# 4 sharks hooked - one landed bout 5'



## zyo (Oct 1, 2012)

it wasn't the best day but at-least we hooked 4 and caught 1. the bugs weren't there and the swells were small. just the current was a..........!!!










here is one of the baits. nothing took it though!










and the tip that took a jack i dropped about 200 yards off the beach. 










i let the other dude fight it too. after all its kinda his first real shark so that's why i didn't bring the fish in all by myself. had to hand the rod off so he can have some play.

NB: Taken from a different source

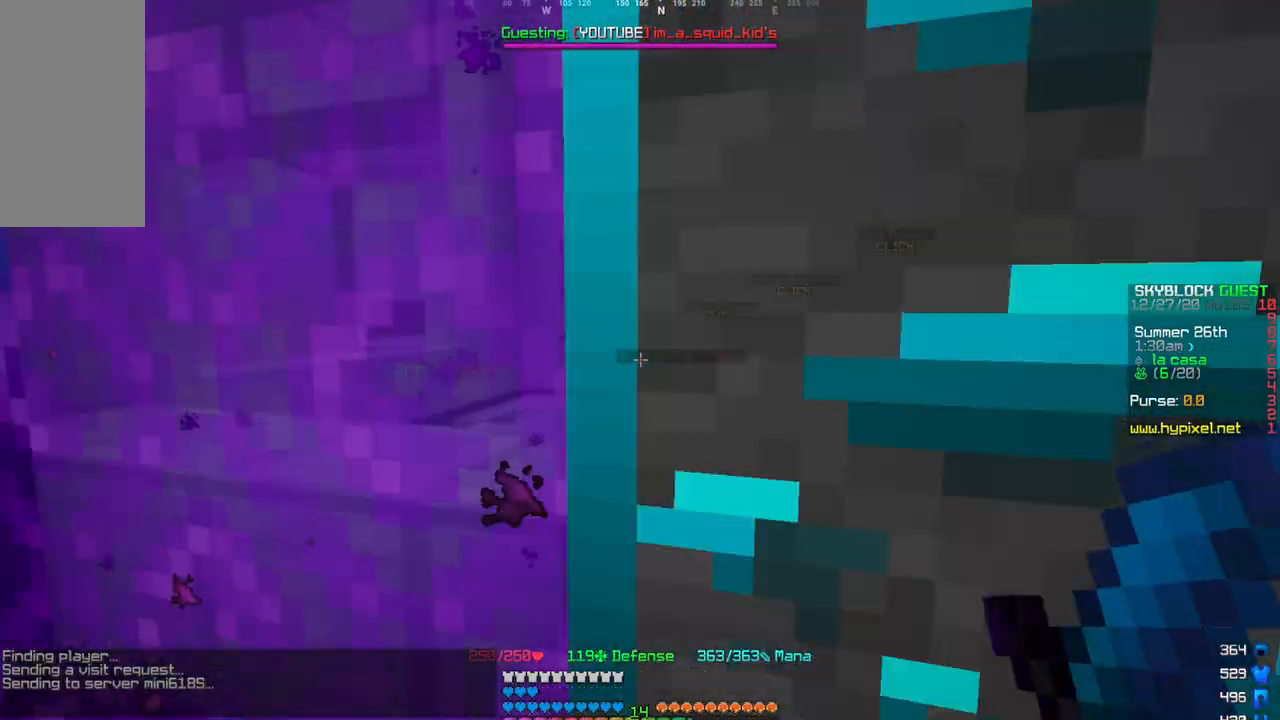
{"keys": ["w"], "mouse": [], "events": [[333, "a", "up"]]}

the last pic before the release.










oh and here's a pic of worms we saw all over the beach. thousands were on the sand this is just a few i found in a drink can.










some footage/vids down below.

first clip:

http://www.youtube.com/watch?v=90wgzH5eYkc&feature=youtu.be




second clip:


----------



## OTTE*DA*WORM (Feb 12, 2011)

yo zyo, what is that in pic number two, labled as bait? Looks like the hide off an elephant. Lol. What kind of bait? O*D*W


----------



## PAWGhunter (Feb 3, 2010)

I like the pic of the guy hugging the shark


----------



## zyo (Oct 1, 2012)

@Pawghunter: that would be me holding the shark up.



OTTE*DA*WORM said:


> yo zyo, what is that in pic number two, labled as bait? Looks like the hide off an elephant. Lol. What kind of bait? O*D*W


no elephant hide there.


----------